EU to consider COVID-19 certificates featuring vaccination, testing data
'It's not only about vaccination,' EU official says, when discussing certificate possibilities
Call them what you will, but the European Union may be calling them certificates as the region tries to chart its path forward out of the pandemic.
Next week, the EU's executive will propose that new COVID-19 certificates combine information on vaccination, recovery from the sickness and test results to avoid discrimination between citizens, a senior official said.
Southern EU countries reliant on tourism hope that such documents could help unlock their summer season this year, but they ran into opposition from Germany, France and Belgium stressing that inoculation is neither obligatory nor available to all.
'Not a passport'
"We are working on a certificate — it's not a passport — but it's not only about vaccination. [It's] about recovery for the people who had sickness, vaccination or test," European Justice Commissioner Didier Reynders said on Thursday.
"We don't have mandatory vaccine so it's possible to refuse to be vaccinated. And we don't have for the moment the capacity to organize vaccination for all the people who want to be vaccinated. We don't want to have any discrimination."
WATCH | Canada's health minister on vaccines, vaccine certificates:
The certificate concept is under consideration in Canada with Health Minister Patty Hadju recently telling CBC News that it remains a "very live" issue for Ottawa and its counterparts around the world.

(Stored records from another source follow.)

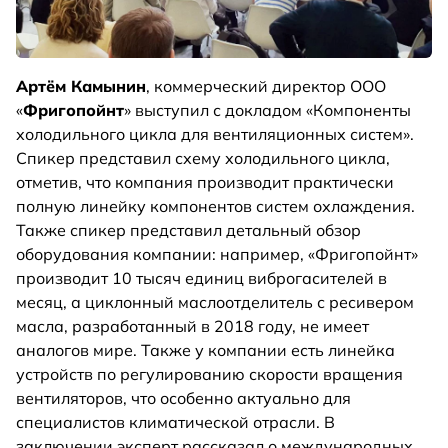
Артём Камынин
, коммерческий директор ООО
«
Фригопойнт
» выступил с докладом «Компоненты
холодильного цикла для вентиляционных систем».
Спикер представил схему холодильного цикла,
отметив, что компания производит практически
полную линейку компонентов систем охлаждения.
Также спикер представил детальный обзор
оборудования компании: например, «Фригопойнт»
производит 10 тысяч единиц виброгасителей в
месяц, а циклонный маслоотделитель с ресивером
масла, разработанный в 2018 году, не имеет
аналогов мире. Также у компании есть линейка
устройств по регулированию скорости вращения
вентиляторов, что особенно актуально для
специалистов климатической отрасли. В
заключении эксперт рассказал о международных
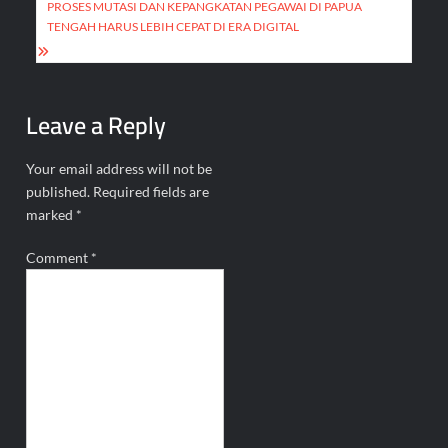
PROSES MUTASI DAN KEPANGKATAN PEGAWAI DI PAPUA
TENGAH HARUS LEBIH CEPAT DI ERA DIGITAL
Leave a Reply
Your email address will not be
published.
Required fields are
marked
*
Comment
*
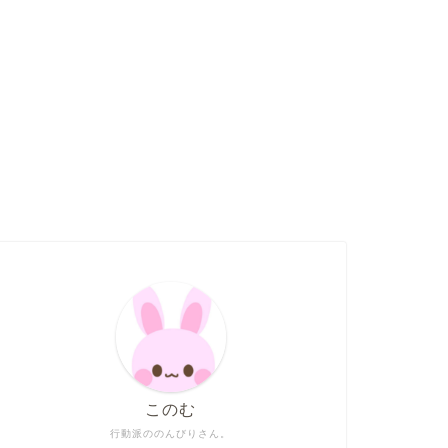
このむ
行動派ののんびりさん。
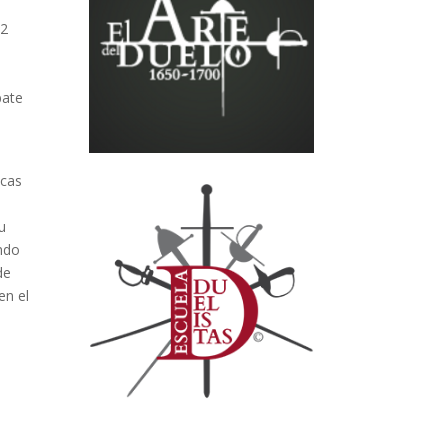
82
bate
icas
u
ando
de
en el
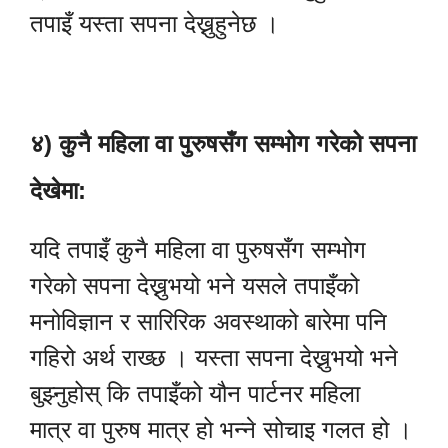
तपाइँ यस्ता सपना देख्नुहुनेछ ।
४) कुनै महिला वा पुरुषसँग सम्भोग गरेको सपना
देखेमा:
यदि तपाइँ कुनै महिला वा पुरुषसँग सम्भोग
गरेको सपना देख्नुभयो भने यसले तपाइँको
मनोविज्ञान र सारिरिक अवस्थाको बारेमा पनि
गहिरो अर्थ राख्छ । यस्ता सपना देख्नुभयो भने
बुझ्नुहोस् कि तपाइँको यौन पार्टनर महिला
मात्र वा पुरुष मात्र हो भन्ने सोचाइ गलत हो ।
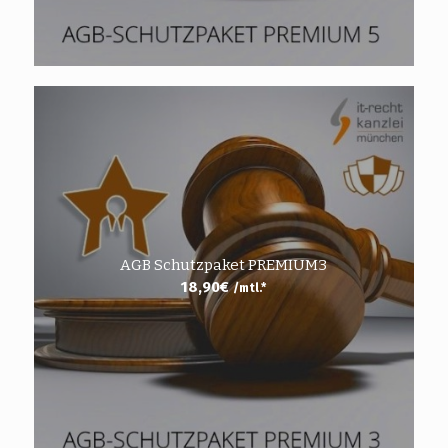
AGB Schutzpaket PREMIUM3
18,90
€
/mtl.*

Vaccination push continues
The EU's slow rollout of COVID-19 vaccines has been widely criticized, with only about five per cent of people inoculated so far. The bloc's target of inoculating 70 per cent of its adult population by the end of the summer is seen to be increasingly in question.
But, keen to revive economic growth mauled by the pandemic, the bloc's 27 national leaders agreed last month to prepare joint rules for such COVID-19 "green certificates" before the summer.
However, they still have not agreed on how exactly to use them and what travel rights would be attached.